On Tue, May 26, 2015 at 11:41:41AM +0300, Boaz Harrosh wrote:
I would please like to help. What is the breakage you
see with DAX.
I'm routinely testing with DAX so it is a surprise,
Though I'm testing with my version with pages and
__copy_from_user_nocache, and so on.
Or I might have missed it. What test are you failing?
generic/019 fails in several fun ways.
The first way, which I fixed yesterday, is that the test was using
the wrong way to find the 'make-it-fail' switch for the block device.
That's now in xfstests. The messages from xfstests were unnecessarily
worrying; they were complaining about an inconsistent filesystem, which
might be expected as the test had failed to abort cleanly and left a
couple of tasks actively writing to the filesystem.
(I hadn't seen the problem before because I was using two devices pmem0
and pmem1; with the new pmem driver, I got one device and partitioned
it instead. The problem only occurs when using partitions, not when
using entire devices).
The second way is that we hit two BUG/WARN messages. The first (which
we hit simultaneously on three CPUs in this run!) is:
WARNING: CPU: 7 PID: 2922 at fs/buffer.c:1143 mark_buffer_dirty+0x19e/0x270()

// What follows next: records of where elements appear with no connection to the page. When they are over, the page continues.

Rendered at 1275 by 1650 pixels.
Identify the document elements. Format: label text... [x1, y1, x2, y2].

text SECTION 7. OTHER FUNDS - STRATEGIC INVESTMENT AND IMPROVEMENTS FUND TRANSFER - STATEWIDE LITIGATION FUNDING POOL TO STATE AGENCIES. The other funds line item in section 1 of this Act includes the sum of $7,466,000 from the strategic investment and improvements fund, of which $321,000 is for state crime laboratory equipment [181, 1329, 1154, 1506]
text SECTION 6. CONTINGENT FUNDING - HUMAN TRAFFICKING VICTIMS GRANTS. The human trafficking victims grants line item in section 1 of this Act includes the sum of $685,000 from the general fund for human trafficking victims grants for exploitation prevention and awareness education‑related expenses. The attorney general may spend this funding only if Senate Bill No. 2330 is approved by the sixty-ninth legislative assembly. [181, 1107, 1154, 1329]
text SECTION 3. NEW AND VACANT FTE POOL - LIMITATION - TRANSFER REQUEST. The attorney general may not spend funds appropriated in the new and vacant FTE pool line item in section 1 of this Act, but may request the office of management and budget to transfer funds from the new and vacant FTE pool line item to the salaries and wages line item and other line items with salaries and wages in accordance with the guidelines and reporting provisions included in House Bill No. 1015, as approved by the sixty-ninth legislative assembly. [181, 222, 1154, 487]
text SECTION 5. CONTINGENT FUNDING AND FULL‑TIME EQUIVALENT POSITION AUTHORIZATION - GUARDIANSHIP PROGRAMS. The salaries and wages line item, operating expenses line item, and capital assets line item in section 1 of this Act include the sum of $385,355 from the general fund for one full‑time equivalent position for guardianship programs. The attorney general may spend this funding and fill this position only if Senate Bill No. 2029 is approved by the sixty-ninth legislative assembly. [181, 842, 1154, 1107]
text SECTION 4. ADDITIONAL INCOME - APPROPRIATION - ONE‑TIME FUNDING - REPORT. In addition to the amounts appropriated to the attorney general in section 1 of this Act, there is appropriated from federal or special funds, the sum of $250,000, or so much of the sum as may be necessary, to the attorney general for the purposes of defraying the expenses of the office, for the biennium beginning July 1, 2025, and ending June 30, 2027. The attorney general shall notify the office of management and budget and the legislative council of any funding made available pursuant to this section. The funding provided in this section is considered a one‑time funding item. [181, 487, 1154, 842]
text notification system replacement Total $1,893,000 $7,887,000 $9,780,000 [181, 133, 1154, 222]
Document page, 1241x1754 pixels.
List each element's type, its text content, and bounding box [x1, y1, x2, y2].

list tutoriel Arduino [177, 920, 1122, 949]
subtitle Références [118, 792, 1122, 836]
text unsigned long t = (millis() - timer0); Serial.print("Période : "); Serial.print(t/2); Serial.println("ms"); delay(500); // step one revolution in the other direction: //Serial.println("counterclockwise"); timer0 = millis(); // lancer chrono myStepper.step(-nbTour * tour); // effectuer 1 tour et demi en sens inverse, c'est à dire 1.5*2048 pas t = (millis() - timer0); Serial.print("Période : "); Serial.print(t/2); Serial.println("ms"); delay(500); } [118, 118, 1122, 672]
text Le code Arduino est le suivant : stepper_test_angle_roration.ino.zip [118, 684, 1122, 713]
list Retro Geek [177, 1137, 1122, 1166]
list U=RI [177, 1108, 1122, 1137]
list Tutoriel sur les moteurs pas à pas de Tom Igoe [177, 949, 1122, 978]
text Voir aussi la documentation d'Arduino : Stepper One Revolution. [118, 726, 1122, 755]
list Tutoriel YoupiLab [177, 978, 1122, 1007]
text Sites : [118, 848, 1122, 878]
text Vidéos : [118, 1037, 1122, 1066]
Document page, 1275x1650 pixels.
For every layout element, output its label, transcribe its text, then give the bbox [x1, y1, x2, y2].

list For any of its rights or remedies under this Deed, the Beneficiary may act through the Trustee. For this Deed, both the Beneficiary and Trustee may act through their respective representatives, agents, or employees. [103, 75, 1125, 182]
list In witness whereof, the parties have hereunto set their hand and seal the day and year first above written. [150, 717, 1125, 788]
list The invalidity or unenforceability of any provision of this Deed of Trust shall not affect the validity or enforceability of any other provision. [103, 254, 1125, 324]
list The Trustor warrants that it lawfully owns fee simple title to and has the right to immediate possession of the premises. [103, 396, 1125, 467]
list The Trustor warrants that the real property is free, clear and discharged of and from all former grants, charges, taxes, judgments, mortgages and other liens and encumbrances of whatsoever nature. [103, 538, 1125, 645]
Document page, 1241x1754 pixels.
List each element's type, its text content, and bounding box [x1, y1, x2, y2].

The stack trace probably isn't useful, and anyway it's horribly corrupted
due to triggering the stack trace simultaneously on three CPUs.
The second one we hit was this one:
------------[ cut here ]------------
WARNING: CPU: 0 PID: 2930 at fs/block_dev.c:56 __blkdev_put+0xc5/0x210()
Modules linked in: ext4 crc16 jbd2 pmem binfmt_misc nfsd auth_rpcgss oid_registry nfs_acl
nfs lockd grace fscache sunrpc snd_hda_codec_hdmi iTCO_wdt iTCO_vendor_support evdev
x86_pkg_temp_thermal coretemp kvm_intel kvm crc32_pclmul ghash_clmulni_intel aesni_intel
aes_x86_64 glue_helper lrw gf128mul ablk_helper cryptd psmouse serio_raw pcspkr i2c_i801
snd_hda_codec_realtek snd_hda_codec_generic lpc_ich mfd_core mei_me mei i915 snd_hda_intel
i2c_algo_bit snd_hda_controller snd_hda_codec snd_hwdep snd_pcm snd_hda_core loop video
drm_kms_helper fuse snd_timer snd drm soundcore button processor parport_pc ppdev lp
parport sg sd_mod ehci_pci ehci_hcd ahci libahci crc32c_intel libata fan scsi_mod xhci_pci
nvme xhci_hcd e1000e ptp pps_core usbcore usb_common thermal thermal_sys
CPU: 0 PID: 2930 Comm: umount Tainted: G W 4.1.0-rc4+ #10
Hardware name: Gigabyte Technology Co., Ltd. To be filled by O.E.M./Q87M-D2H, BIOS F6
ffffffff81a04063 ffff8800a58e3d98 ffffffff81653644 0000000000000000
0000000000000000 ffff8800a58e3dd8 ffffffff81081fea 0000000000000000
ffff880236580880 ffff880236580ae8 ffff880236580a60 ffff880236580898
---[ end trace 73da47765ccceacf ]---
I suspect these are generic ext4 problems that will occur without DAX.
DAX just makes them more likely to occur since only metadata I/O now
goes through the 'likely to fail' path.
Are you skipping generic/019 or just not seeing these failures?